それを、2人になったタイミングでロランが嗜めたのだ。
ラウルは、ロランと2人の時だけ友人の口調に戻る。第三者が居る時は、長であるロランを立てるよう立場を割り切って接していた。
だが、ラウルの機嫌が悪い時は、たとえ誰もいなくても敬語を使ってくる。本人に自覚があるのかは、首を傾げるところだが。
「そういえば、サシャがな」とロランは話し出す。
「サシャがどうかしましたか?」
手を止めたラウルは振り返る。
ほらきた……とロランは苦笑した。
「お前に頭を撫でてもらったって、凄く喜んでいたみたいだぞ」
「そうサシャが言ったのですか?」
「いいや、ナディアが教えてくれた」
「……そうなのか」
と分かりやすい態度のラウルに、ロランは吹き出したいのを堪える。もっと上手くスキンシップを取ればいいのにと思うが、ラウルの性格上難しいのだろう。
「ところで、ラウル。あの時の結界についてだが……」
ラウルの報告から、ロランは色々な伝手を使い、どこの誰が張ったものか突き止めていた。
「わかったのか?」とラウルは表情を硬くした。
「ああ。例の、急激に領地を広げている帝国だ」
「確か……あの場所自体が帝国の土地だったな」
人間同士の争い。自分達、獣人の領域にはまだ手をだしていない。だから静観しているが、向こうから関わってくるなら話は変わってくる。
「そうだ。だが、末端の人間に張れる結界じゃあない。これを見てみろ。手に入れるのに苦労したぞ」
ロランが取り出したのは、1枚の姿絵だった。ラウルは手に取ると、黙って凝視し眉根を寄せる。
「まさか、サシャは──」
「そういう事だ」
姿絵は、その国の皇帝が描かれているものだった。
どう見ても、サシャの髪と瞳は彼譲りなのだと認めざるを得ない。人間のこの見た目なら、年齢的にもちょうど親子くらいだろう。

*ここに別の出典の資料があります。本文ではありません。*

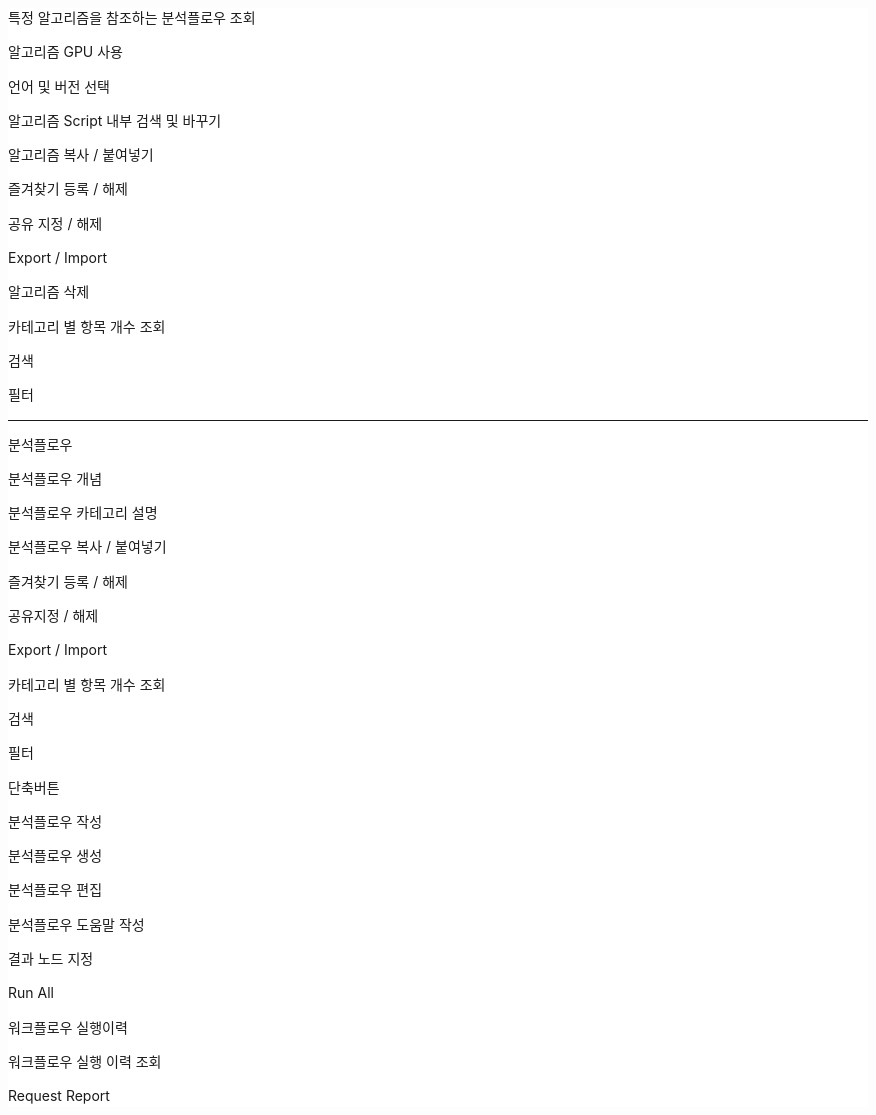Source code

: 특정 알고리즘을 참조하는 분석플로우 조회

알고리즘 GPU 사용

언어 및 버전 선택

알고리즘 Script 내부 검색 및 바꾸기

알고리즘 복사 / 붙여넣기

즐겨찾기 등록 / 해제

공유 지정 / 해제

Export / Import

알고리즘 삭제

카테고리 별 항목 개수 조회

검색

필터


-----

분석플로우

분석플로우 개념

분석플로우 카테고리 설명

분석플로우 복사 / 붙여넣기

즐겨찾기 등록 / 해제

공유지정 / 해제

Export / Import

카테고리 별 항목 개수 조회

검색

필터

단축버튼

분석플로우 작성

분석플로우 생성

분석플로우 편집

분석플로우 도움말 작성

결과 노드 지정

Run All

워크플로우 실행이력

워크플로우 실행 이력 조회

Request Report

「こいつに仕えている、側近の魔術師が得意とする結界が、報告されたものと酷似していたそうだ。つまり、あの場にいたのは、この男かその手の者だろうな」
「サシャは、たまたま騎士と会ったと言っていたが。そうか……」
サシャは、何かを思い出していたのかもしれない。
けれど彼女の性格なら、ラウルに心配かけまいと隠すのではないか……ラウルは薄々そんな予感がしていた。
「サシャに見せるかは、お前が決めろ」
「…………」
「そんな顔、サシャに見せるなよ。こっちに戻って来たってことは、それが彼女の意思なんだぞ」
「うるさい。わかっている」
ロランは溜め息を吐く。
「それよりも。もし、こいつらがサシャを諦めていなければ厄介だ。里の警備を強化しておくつもりだが、サシャとアドルフの訓練も少し増やしていくか?」
「そうだな……頼む。サシャにも話を聞く」
万が一を考えておく必要があった。帝国とやり合えば、大きな被害が出るのは避けられないだろう。
そうならない為にも、策を練る必要がある。
「それがいいだろう。……だが、ラウル。お前自身のことも、そろそろ話したらどうだ? 今のサシャなら、きっと受け止められる」
ラウルは、姿絵を眺めながら「ああ」とだけ答えた。
◇◇◇◇◇
「あ、お帰りなさい!」
サシャは、ラウルが帰ってくると薬を持ち、パタパタとやって来た。
手に隠し持った姿絵をそっと後ろへやる。
「これで、治療はおしまいですって」
薬を手渡し嬉しそうに言ったサシャは、夕飯の準備に台所へ戻る。
そんなサシャの後ろ姿に、ラウルは愛おしそうに目を細めた。
夕食の席に着くと、ラウルは話を切り出した。
「サシャ、話がある」
「はい、何ですか?」
「近いうち、一緒に行ってほいしい場所がある」と。
サシャは、ドキリとしてラウルを見詰めると、居住まいを正した。